Collected data
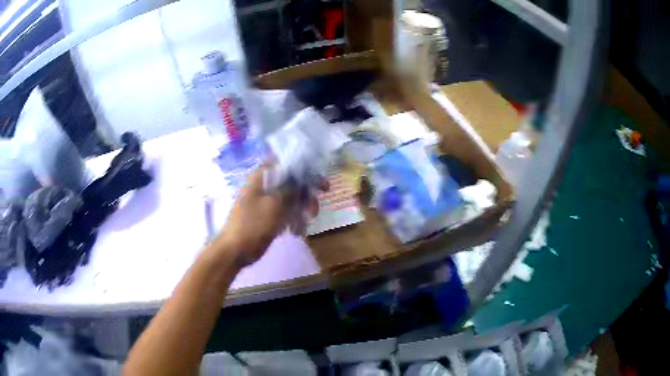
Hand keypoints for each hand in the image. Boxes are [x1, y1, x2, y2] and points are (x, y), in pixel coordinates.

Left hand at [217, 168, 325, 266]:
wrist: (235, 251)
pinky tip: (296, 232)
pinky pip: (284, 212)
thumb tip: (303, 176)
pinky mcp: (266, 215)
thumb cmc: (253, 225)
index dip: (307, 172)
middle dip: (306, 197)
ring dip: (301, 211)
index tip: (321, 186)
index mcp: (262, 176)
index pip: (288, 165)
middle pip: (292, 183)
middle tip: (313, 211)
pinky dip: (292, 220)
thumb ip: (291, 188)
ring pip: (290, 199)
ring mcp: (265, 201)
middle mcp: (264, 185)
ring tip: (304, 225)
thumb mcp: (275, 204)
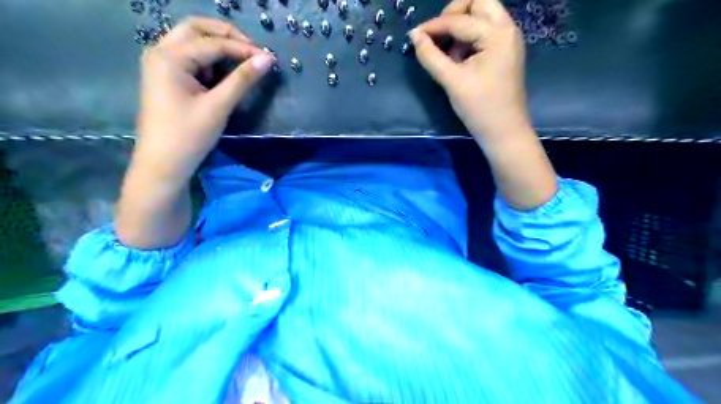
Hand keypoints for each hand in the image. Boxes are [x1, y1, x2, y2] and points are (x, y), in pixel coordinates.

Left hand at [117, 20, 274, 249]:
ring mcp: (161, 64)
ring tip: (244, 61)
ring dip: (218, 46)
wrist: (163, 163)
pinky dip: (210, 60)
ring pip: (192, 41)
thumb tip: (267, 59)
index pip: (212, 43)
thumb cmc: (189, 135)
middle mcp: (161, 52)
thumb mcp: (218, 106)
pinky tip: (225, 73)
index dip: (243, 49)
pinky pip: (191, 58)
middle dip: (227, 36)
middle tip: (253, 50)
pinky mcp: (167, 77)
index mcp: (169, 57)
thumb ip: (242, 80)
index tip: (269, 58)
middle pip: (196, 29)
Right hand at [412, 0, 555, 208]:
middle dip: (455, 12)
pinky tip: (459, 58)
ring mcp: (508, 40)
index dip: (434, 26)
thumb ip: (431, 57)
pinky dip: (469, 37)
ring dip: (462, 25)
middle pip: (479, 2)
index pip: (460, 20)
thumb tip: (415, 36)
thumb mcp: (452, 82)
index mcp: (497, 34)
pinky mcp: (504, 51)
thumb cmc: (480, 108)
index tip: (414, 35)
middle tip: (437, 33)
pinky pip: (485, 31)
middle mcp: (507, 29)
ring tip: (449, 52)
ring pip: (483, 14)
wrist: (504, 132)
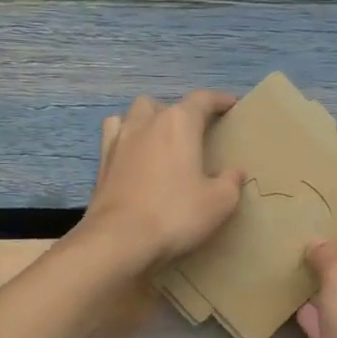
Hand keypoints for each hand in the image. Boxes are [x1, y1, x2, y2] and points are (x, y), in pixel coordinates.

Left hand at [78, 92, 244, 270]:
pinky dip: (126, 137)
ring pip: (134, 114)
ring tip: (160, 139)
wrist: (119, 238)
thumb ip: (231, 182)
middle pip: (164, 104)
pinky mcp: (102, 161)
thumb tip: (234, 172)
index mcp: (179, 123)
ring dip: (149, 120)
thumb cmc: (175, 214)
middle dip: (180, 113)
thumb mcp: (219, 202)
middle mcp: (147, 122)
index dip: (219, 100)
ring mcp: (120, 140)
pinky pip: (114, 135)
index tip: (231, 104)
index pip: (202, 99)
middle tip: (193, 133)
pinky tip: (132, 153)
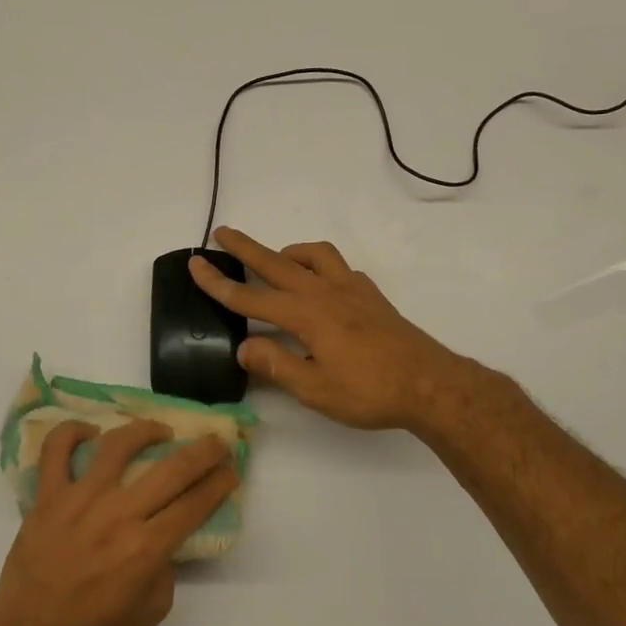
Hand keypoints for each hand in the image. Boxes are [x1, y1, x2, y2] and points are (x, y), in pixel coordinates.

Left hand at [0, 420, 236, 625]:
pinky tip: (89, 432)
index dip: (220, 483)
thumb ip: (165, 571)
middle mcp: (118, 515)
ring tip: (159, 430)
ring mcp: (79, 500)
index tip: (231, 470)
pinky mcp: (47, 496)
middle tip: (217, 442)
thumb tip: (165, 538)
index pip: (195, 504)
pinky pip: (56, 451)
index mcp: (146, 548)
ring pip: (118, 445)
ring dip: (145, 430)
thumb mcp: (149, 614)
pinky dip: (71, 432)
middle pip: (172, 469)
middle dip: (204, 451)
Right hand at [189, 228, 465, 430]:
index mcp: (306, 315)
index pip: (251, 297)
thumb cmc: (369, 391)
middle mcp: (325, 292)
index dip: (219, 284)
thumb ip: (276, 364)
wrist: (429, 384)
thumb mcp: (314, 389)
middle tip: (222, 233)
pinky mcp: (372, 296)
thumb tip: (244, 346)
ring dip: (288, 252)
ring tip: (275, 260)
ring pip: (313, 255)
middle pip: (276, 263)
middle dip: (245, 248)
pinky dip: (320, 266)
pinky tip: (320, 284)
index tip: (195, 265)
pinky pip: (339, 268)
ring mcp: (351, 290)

=== Prompt ===
Could you transcribe exactly the entries above, but only the lines from the one with "pinky mcp: (266, 215)" through the one with "wrist: (163, 163)", and without pictures?

=== Solution ===
pinky mcp: (266, 215)
thumb cmc: (253, 225)
index dip: (307, 172)
middle dip: (306, 197)
ring dip: (301, 211)
index tip: (321, 186)
index mcp: (262, 176)
index pip: (288, 165)
middle pip: (292, 183)
middle tip: (313, 211)
pinky dip: (292, 220)
thumb ip: (291, 188)
ring pip: (290, 199)
ring mcp: (265, 201)
middle mcp: (264, 185)
ring tip: (304, 225)
thumb mcp: (275, 204)
Hand keypoints for each hand in the image. Boxes are [x1, y1, x2, y2] and points are (x, y), in pixel coordinates.

Left hand at [117, 20, 274, 249]:
ring mcp: (161, 64)
ring tip: (244, 61)
ring dip: (218, 46)
wrist: (163, 163)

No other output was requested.